▶ _TEXTO APRESENTADO_
- - -
Aproveitamos mencionar Miguel de Andrade, para falar de um excerto (seleccionado na wikipedia - Segundo Diálogo, Miscelâneas) acerca de uma ponte em Lisboa "há muitos mil anos".  A certa altura dizem os personagens de Andrade:
Devoto: (...) Pois vemos que quando Lisboa era nada, em comparação do que hoje é, tinha aqui ponte de pedra, segundo agora se parece nos pedaços de pilares que dela ali vedes, desta banda e da outra.
Galácio: Isso seria há muitos mil anos, em tempo que este rio seria mais estreito, e menos fundo.
Devoto: A largura é a mesma, segundo mostram os vestígios dos pilares que vedes, que chega o rio a eles e não passa; e quanto a profundidade, ainda que seja mais, o que não sabemos, contudo, bem se pudera refazer de pedra, que no fundo devem estar os alicerces ou bases dos pilares; quanto mais, que a arte da arquitectura com dinheiro muito alcança e pode, para se fazer de hum só arco: pois dizem, que é infinita esta arte sem termo. E vemos que naquele tão famoso rio Danúbio, está ainda em pé a ponte que nele mandou fazer o Imperador Trajano, com quase todos os pilares inteiros por cima da água cento e cinquenta pés, os vinte deles, que se parecem, e cada hum de sessenta pés de grossura, e o vão de cada arco de cento e sessenta pés. […] Por onde digno era da grandeza de Lisboa, haver aqui uma famosa ponte de pedra, ainda que se fintasse para isso todo o reino.
Galácio: Já nos contentáramos com ela de barcas.
Danúbio - desenho com a ponte de Trajano, supostamente destruída no séc. III,
o que contradiz a afirmação "está ainda de pé a ponte..." que Andrade coloca em Devoto.

Mais uma vez, pequenos registos soltos... Miguel de Andrade, que acompanhou D. Sebastião, fala de uma ponte que se perdeu o rasto, o rasto dos pilares, e pior, perdeu-se mesmo o mito desse rasto. Uma ponte, com milhares de anos ligando Lisboa e outra margem... que margem? Será fácil argumentar que é a  ponte de Sacavém, relatada por Francisco de Holanda (1571, Da fábrica que falece a cidade de Lisboa), mas há um problema... ou falamos de pequenas pontes - inferiores a 30 metros (sobre o Trancão), ou falamos de pontes superiores a 3000 metros (sobre o Tejo)! Fala-se em mudanças da paisagem por consequência do terramoto de 1755... após isso bastaria uma ponte de madeira sobre o Trancão (... se falarmos da mesma Sacavém).
- - -
▶ _DADOS EXTRAÍDOS_

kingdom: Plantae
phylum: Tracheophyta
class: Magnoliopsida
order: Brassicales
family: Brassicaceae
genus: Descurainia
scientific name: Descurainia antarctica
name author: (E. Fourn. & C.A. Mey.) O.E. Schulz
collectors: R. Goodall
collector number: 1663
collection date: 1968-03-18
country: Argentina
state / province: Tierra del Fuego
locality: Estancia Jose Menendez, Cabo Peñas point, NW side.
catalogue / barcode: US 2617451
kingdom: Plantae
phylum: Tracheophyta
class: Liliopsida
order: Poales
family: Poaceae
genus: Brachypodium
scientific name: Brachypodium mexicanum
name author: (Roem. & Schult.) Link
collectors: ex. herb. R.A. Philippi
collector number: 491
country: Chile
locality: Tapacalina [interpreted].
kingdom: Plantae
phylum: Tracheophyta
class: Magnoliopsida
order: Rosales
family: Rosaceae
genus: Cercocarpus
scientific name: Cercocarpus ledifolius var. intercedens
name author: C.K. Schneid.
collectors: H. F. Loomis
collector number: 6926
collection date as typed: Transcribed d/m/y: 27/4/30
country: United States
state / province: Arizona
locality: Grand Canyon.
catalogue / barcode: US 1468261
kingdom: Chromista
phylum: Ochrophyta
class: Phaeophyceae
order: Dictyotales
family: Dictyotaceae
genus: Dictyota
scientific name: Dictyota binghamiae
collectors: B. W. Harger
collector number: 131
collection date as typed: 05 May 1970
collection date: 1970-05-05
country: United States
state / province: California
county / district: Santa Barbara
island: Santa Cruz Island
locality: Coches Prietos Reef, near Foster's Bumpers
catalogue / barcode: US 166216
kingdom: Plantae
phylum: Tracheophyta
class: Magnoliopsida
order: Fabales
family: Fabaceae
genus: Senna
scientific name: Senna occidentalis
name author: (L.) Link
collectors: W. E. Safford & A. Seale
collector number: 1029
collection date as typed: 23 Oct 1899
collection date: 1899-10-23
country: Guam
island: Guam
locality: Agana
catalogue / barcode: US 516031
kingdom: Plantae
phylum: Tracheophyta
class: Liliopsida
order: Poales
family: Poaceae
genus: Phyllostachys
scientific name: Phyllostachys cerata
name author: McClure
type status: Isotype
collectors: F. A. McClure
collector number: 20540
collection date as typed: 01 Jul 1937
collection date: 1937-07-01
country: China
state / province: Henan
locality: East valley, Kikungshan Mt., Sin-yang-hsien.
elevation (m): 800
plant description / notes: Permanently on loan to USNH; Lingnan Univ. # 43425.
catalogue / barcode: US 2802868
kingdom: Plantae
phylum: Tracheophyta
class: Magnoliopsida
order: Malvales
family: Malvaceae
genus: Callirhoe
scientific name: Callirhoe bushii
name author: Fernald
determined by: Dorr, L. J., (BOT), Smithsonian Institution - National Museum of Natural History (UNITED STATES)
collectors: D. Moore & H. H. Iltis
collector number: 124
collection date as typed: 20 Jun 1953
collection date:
- - -
▶ _O QUE PRODUZIR_
Continue, por favor, o texto sobre a antiga ponte de Lisboa a partir da sua última frase.

▶ _RESULTADO DO EXERCÍCIO_
Afinal há sempre explicações, mesmo que infundadas, e a destruição de 1755 aparece sempre como explicação de recurso às diversas perdas nacionais. O panorama de partilha mundial precisou ainda de incursões mais cirúrgicas para readaptar a paisagem a uma estória consistente.

As caricaturas de Gillray explicam muito... (Jorge III/Pitt e Napoleão)
... mas este problema não foi só externo, é interno e anterior.

Voltamos a Alcácer, na Barbaria, e à peça (1591) de George Peele sobre a batalha.
É uma das poucas peças estrangeiras que trata de um assunto marcante para Portugal, e se arrisca a nunca ser conhecida publicação em português. O bolo estava partido entre Portugal e Espanha, os Habsburgos tentaram com a chancela papal ficar com todo o bolo, mas Vestfália e depois Viena acabarão por trazer uma partilha mais estável.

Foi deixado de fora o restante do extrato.